Il 13 marzo 2013 una trentunenne si è immolata come atto di protesta contro Pechino. Ma per la Corte popolare cinese di Ngaba, è stato il marito, lo scrittore tibetano Dolma Kyab, a strangolarla e a darle fuoco per “problemi legati all'uso di alcolici”: per questo motivo l'uomo andrà incontro alla pena capitale.
Secondo il Centro Tibetano per i Diritti Umani e la Democrazia, infatti, non sono pochi i tentativi cinesi di corrompere le famiglie di chi si immola, inducendole a mentire in cambio di denaro sulle reali cause della morte dei loro parenti.
Allo scrittore – perseguitato, arrestato e condannato già nel 2005 a 10 anni di carcere in base agli articoli 100 e 11 del Codice penale cinese – era stato imposto di dichiarare che la moglie si era uccisa per motivi familiari. Ma Dolma Kyab h a rifiutato.
“Apprendo con dolore la notizia della condanna a morte del tibetano Dolma Kyav – ha scritto in un comunicato la ministra degli Esteri Emma Bonino – Ho espresso più volte la convinzione che il cammino verso il pieno rispetto dei diritti umani può avere tempi diversi in contesti sociali diversi, ma non vi possono essere dubbi sul valore assoluto della salvaguardia della vita umana”.
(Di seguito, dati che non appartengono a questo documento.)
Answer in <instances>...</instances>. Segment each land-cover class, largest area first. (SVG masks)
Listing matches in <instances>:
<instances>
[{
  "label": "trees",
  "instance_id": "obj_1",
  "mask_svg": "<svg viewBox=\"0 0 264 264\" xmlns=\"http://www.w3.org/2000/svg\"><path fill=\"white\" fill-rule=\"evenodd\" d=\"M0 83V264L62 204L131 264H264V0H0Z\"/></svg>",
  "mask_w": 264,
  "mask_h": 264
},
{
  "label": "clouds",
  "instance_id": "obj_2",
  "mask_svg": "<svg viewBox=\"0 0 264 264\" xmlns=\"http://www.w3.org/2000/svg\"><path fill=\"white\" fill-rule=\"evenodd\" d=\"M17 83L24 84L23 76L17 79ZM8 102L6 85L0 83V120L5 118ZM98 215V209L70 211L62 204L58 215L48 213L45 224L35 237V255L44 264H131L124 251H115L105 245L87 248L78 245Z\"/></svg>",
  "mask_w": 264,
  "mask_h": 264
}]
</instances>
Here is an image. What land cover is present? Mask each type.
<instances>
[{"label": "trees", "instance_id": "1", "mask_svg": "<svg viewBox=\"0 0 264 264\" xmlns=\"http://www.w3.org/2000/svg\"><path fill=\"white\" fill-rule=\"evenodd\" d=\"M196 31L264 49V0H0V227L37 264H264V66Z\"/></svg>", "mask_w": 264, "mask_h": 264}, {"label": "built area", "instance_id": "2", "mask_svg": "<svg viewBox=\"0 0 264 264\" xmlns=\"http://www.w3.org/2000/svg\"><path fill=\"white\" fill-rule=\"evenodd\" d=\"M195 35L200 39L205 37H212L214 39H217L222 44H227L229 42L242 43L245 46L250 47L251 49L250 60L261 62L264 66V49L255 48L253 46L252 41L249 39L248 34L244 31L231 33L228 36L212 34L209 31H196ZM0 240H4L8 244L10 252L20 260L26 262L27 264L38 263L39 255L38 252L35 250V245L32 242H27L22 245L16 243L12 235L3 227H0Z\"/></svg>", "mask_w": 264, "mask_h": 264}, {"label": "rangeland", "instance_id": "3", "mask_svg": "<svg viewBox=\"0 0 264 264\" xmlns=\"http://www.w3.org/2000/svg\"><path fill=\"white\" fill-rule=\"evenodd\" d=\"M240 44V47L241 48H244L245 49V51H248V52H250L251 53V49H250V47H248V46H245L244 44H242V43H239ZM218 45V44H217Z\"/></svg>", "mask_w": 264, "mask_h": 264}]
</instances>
La titolare della Farnesina ha dunque fatto appello alle autorità cinesi affinchè venga sospesa l'esecuzione, “tenendo conto della tendenza oramai irreversibile verso l'abolizione della pena di morte nel mondo anche alla luce dell'approvazione, da parte dell'Assemblea Generale delle Nazioni Unite, della Risoluzione per la moratoria universale sottoscritta da oltre 100 Paesi”.